--- begin DATA ROWS ---

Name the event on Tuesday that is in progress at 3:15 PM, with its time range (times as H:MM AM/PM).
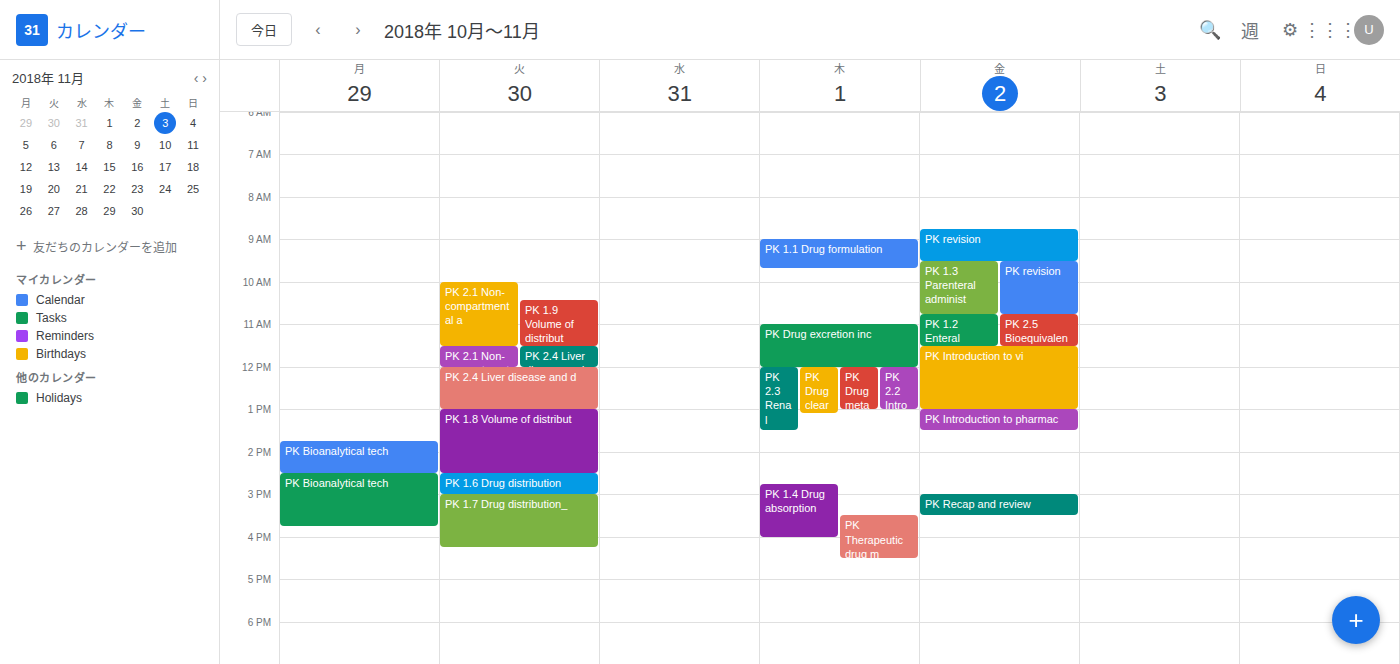
"PK 1.7 Drug distribution_", 3:00 PM to 4:15 PM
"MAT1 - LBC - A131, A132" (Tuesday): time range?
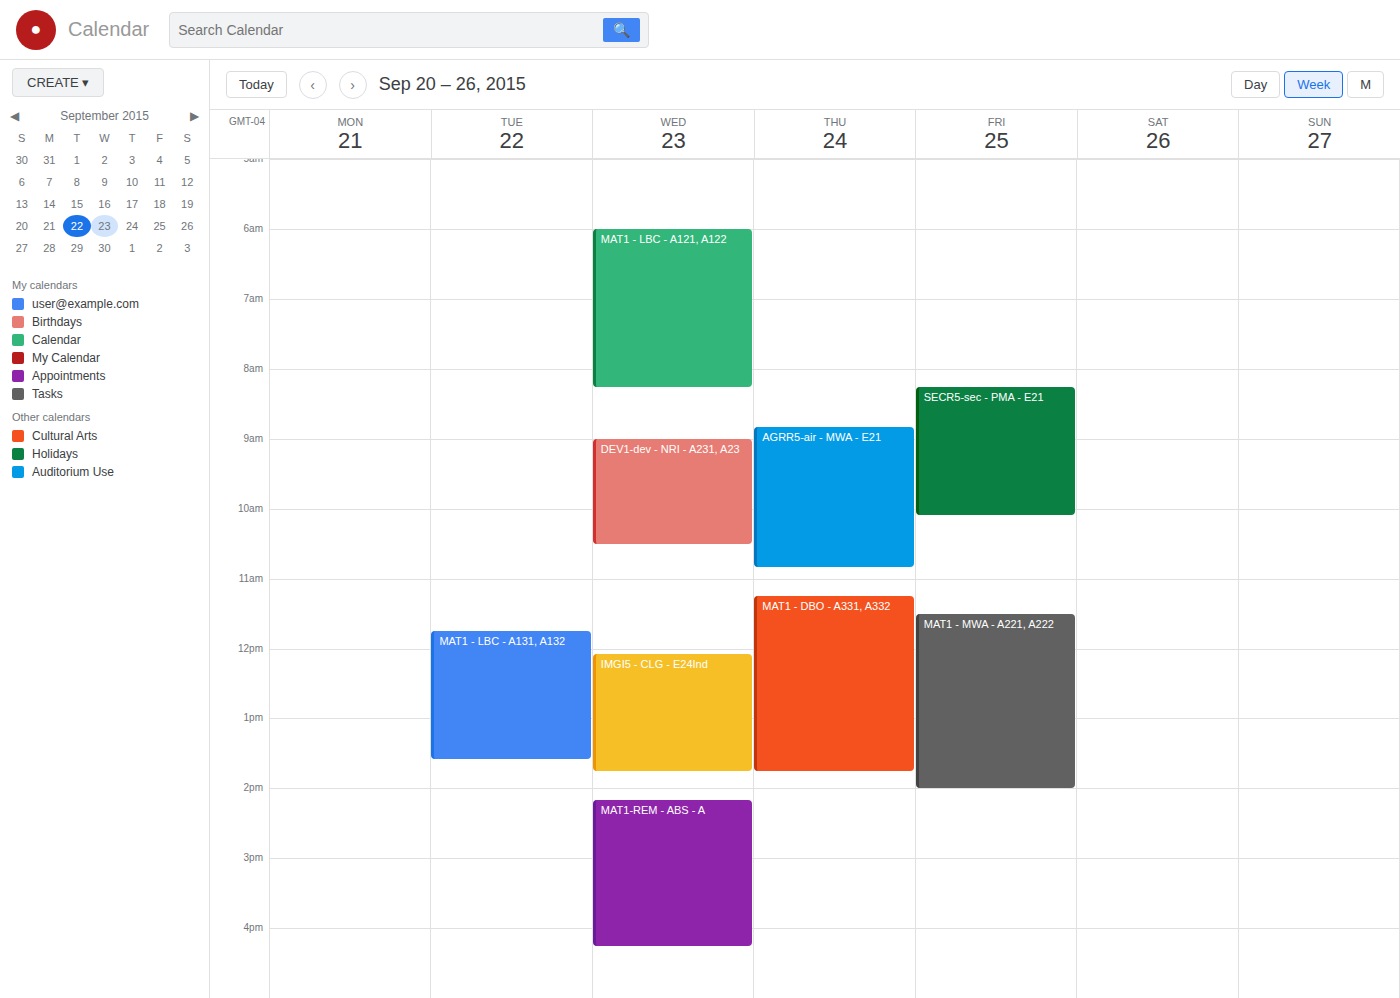
11:45 AM to 1:35 PM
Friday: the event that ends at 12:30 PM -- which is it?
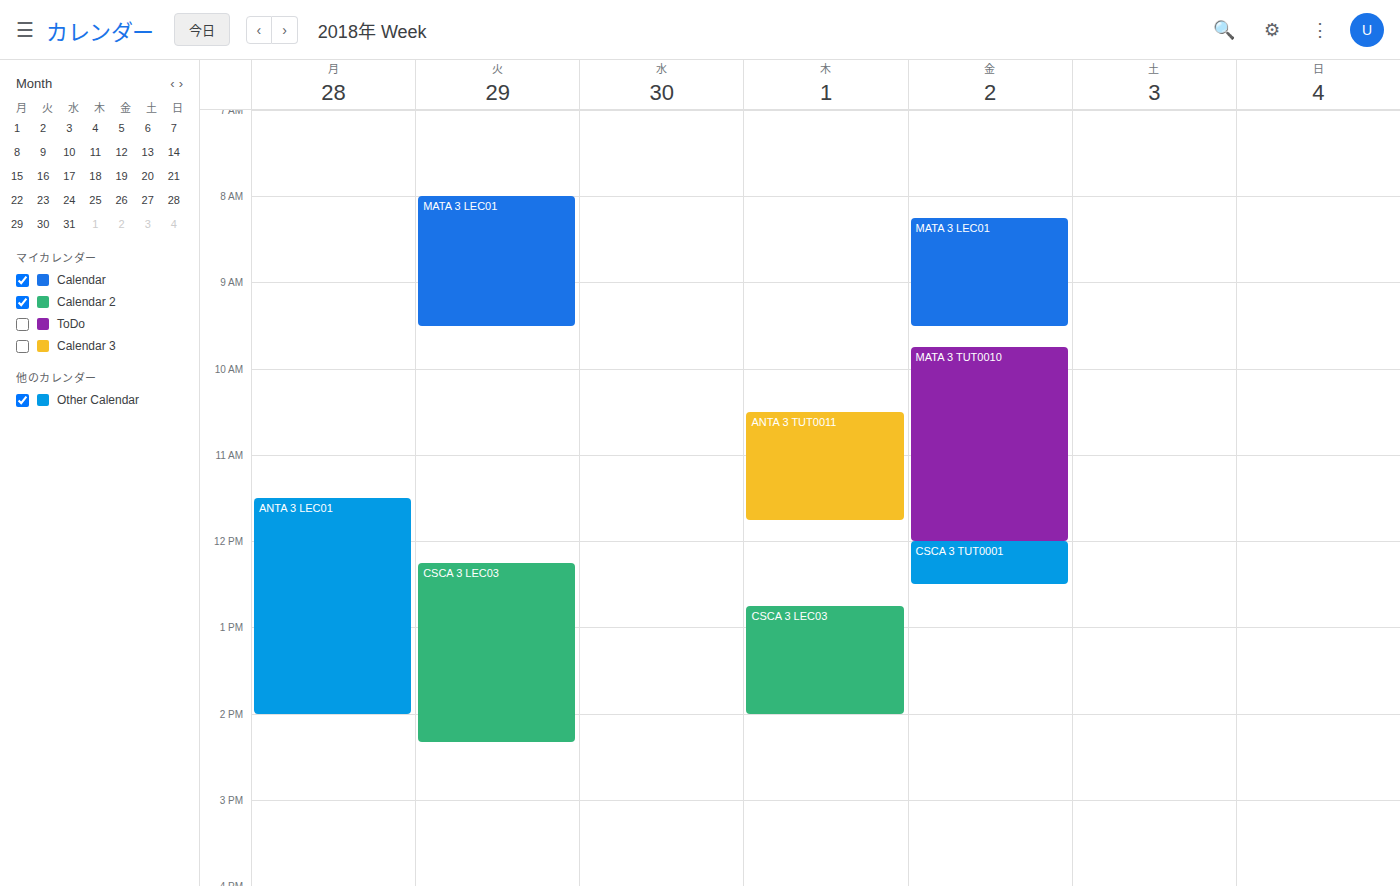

--- end DATA ROWS ---

CHALLENGE » Put each line of the records into a Markdown table with the columns Row and Record line, numbering the rows in order. Omit blank lines and leave the pictures out.

OUTPUT FOR THIS TASK »
| Row | Record line |
|---|---|
| 1 | Name the event on Tuesday that is in progress at 3:15 PM, with its time range (times as H:MM AM/PM). |
| 2 | "PK 1.7 Drug distribution_", 3:00 PM to 4:15 PM |
| 3 | "MAT1 - LBC - A131, A132" (Tuesday): time range? |
| 4 | 11:45 AM to 1:35 PM |
| 5 | Friday: the event that ends at 12:30 PM -- which is it? |